We were completely transparent with firms and regulators from Europe, Japan and all over the world. Afterwards, many understood we are a unique, agile technology company rather than just a market-maker.

It’s a part of how Virtu is evolving and is indicative of how large institutions recognise they must adapt around technology and work with firms like us to achieve that.

HM: Virtu has been very open with its push into the derivatives swaps market. Has there been any progress with this?

DC: We’ve made some progress, but it’s going slower than expected.

If you had asked me three years ago what a swaps execution facility (SEF) would look like now and how many would be successful, I would have said there would be more electronic trading, liquidity and swaps executed on SEFs – but that hasn’t happened.

So, until big buy-side institutions start trading more electronically, as they have done in equities and the currency markets, that market place isn’t going to work for us. There wasn’t a regulatory barrier for us, but more operational.

HM: Recently, Virtu supported the Securities and Exchange Commission’s (SEC) push for transparency in the US treasuries market – do you think more could be done to improve this?

DC: Treasuries are a major asset class, so to us, why wouldn’t you have real-time reporting or use the TRACE system already in place? I have heard that some think it could put people off trading large sizes, which frankly is rubbish.

Virtu believes that where there is transparency and a fair market, people can compete. It is not a coincidence that JP Morgan is transacting in the dealer-to-dealer market in US treasuries – the market has become very efficient.

As it has become more efficient, the US treasuries market has become more competitive so there’s no real reason to not have real-time reporting requirements.

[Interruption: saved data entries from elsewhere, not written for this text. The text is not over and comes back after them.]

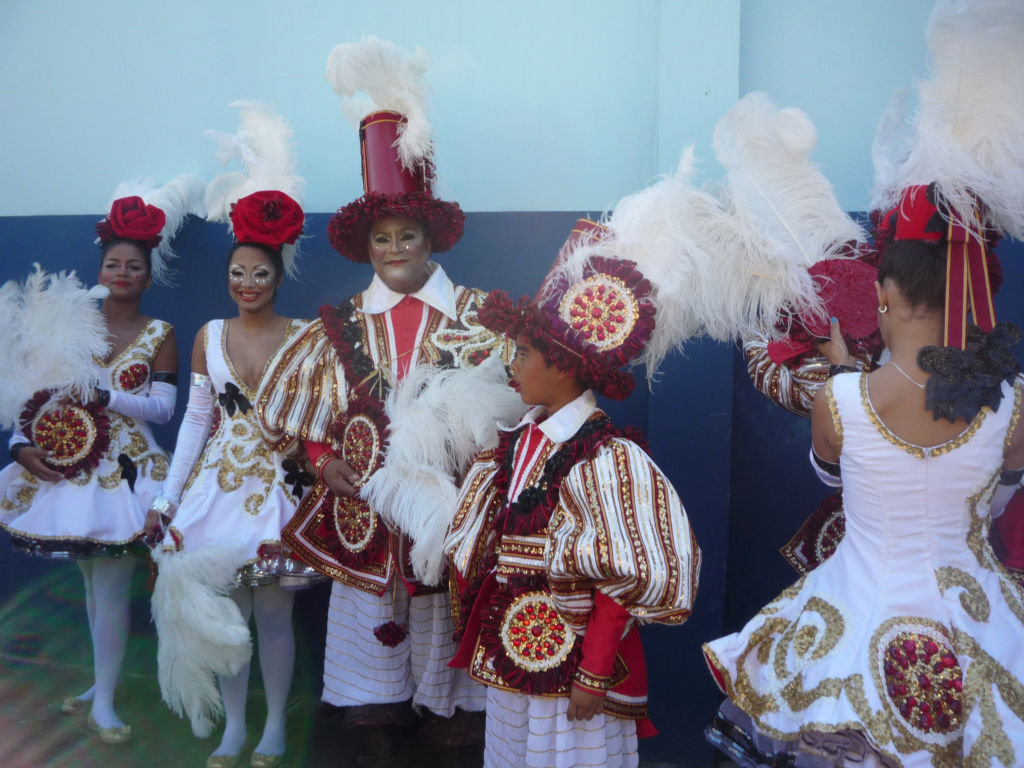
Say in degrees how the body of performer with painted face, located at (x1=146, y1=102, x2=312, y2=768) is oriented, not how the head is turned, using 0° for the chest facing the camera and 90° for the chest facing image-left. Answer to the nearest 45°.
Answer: approximately 0°

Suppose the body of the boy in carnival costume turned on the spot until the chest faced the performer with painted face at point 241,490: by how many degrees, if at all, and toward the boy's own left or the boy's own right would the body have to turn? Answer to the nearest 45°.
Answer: approximately 90° to the boy's own right

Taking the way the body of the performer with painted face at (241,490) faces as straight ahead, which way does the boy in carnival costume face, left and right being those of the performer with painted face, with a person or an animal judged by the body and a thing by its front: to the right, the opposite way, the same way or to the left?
to the right

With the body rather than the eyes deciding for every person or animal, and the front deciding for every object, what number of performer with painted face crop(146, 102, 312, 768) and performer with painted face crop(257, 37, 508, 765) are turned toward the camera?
2

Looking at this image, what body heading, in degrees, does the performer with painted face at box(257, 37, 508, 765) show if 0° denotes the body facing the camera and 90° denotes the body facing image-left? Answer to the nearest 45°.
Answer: approximately 0°

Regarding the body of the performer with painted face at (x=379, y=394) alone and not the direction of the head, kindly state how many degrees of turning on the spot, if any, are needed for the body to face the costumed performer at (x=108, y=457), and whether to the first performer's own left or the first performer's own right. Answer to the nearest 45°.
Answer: approximately 135° to the first performer's own right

It wasn’t just Virtu who highlighted this, but other non-bank liquidity providers like KCG and Citadel.

We think the same thing – we want competition and to create a level playing field like the equities market, where everyone has access to the same prices at the same time.

HM: What are your thoughts on European regulation like MiFID II?

DC: MiFID II has some pros and cons – but the good news for Virtu is that we are strong believers in being regulated and registered.

We went to the Central Bank of Ireland in 2010 and said, “we are here, and want to be regulated by you.” They sort of scratched their heads and said, “what do you guys do again?”

We report to regulators and have done for a very long time, and this allows us to passport into other jurisdictions. Some of the MiFID II rules – like dark pools – I really do understand but it won’t really affect Virtu.

Although it will encourage more ETF trading and electronic trading, which is good news for us, and the marketplace. There will be more price discovery and centralised order books with ETFs, ultimately making the market more efficient.

Overall, I’m supportive but there are some things around the edges that I would probably change.

HM: What were your thoughts on Brexit?

DC: Virtu isn’t in the business of predicting or being notional, so we prepared for Brexit months in advance, in case something unexpected happened.

I’m proud of how we reacted that day and how resilient the markets were.

Compared to 24 August - when the US equities market almost fell apart and we saw a flash crash –we were well prepared and traded an awful lot on the day of the Brexit announcement.

We managed a tonne of risk that day, and we did so flawlessly.